• **TASK DESCRIPTION**
Check each line of the listing for the string "down", then state how many lines have it. Only the number is wanted.

• **DATA SEGMENT**
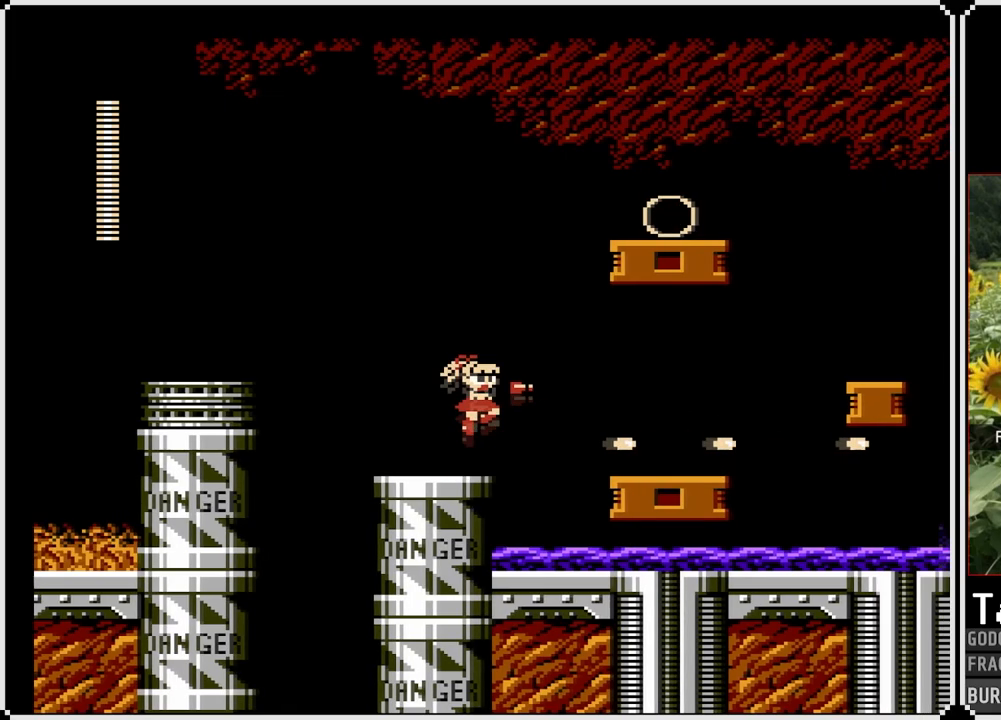
{"buttons": ["SQUARE", "DPAD_RIGHT"], "left_stick": "center", "right_stick": "center", "events": [[167, "CROSS", "up"]]}
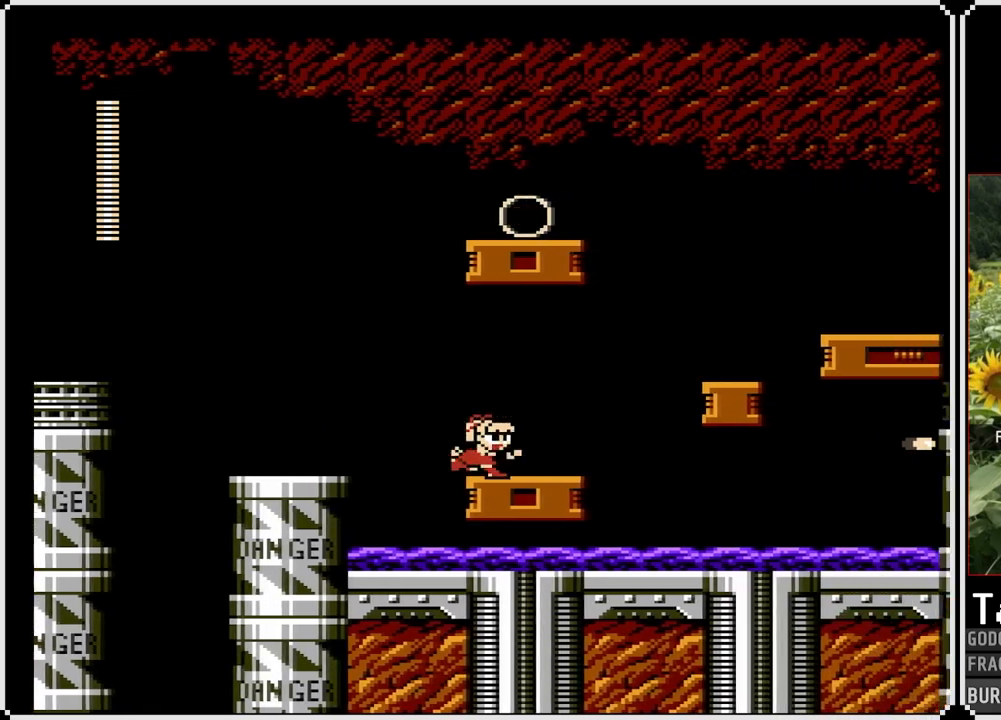
{"buttons": ["CROSS", "SQUARE", "DPAD_RIGHT"], "left_stick": "center", "right_stick": "center", "events": [[333, "CROSS", "down"]]}
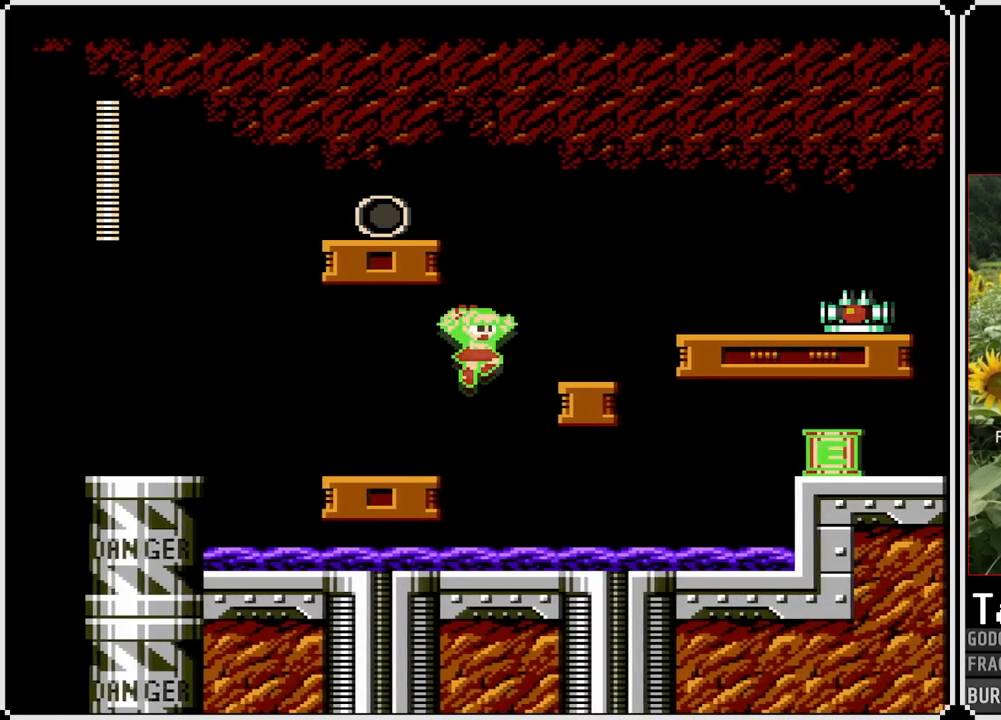
{"buttons": ["CROSS", "SQUARE", "DPAD_LEFT"], "left_stick": "center", "right_stick": "center", "events": [[200, "CROSS", "up"], [333, "DPAD_RIGHT", "up"], [433, "DPAD_LEFT", "down"], [450, "CROSS", "down"]]}
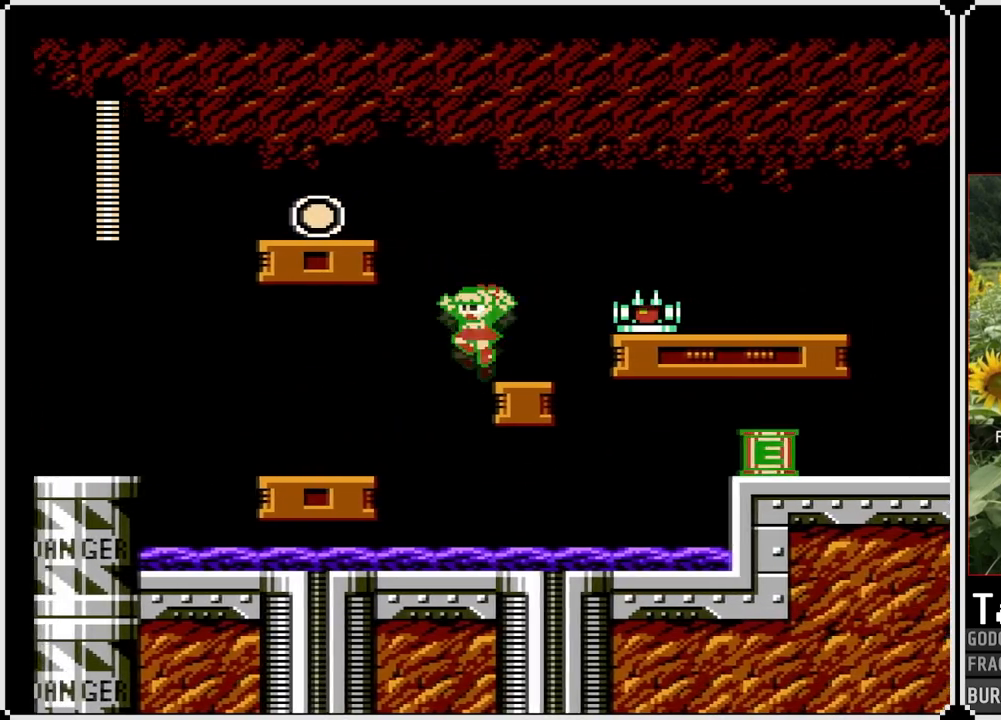
{"buttons": ["SQUARE", "DPAD_LEFT"], "left_stick": "center", "right_stick": "center", "events": [[417, "CROSS", "up"]]}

• **ANSWER TO THE PROBLEM**
2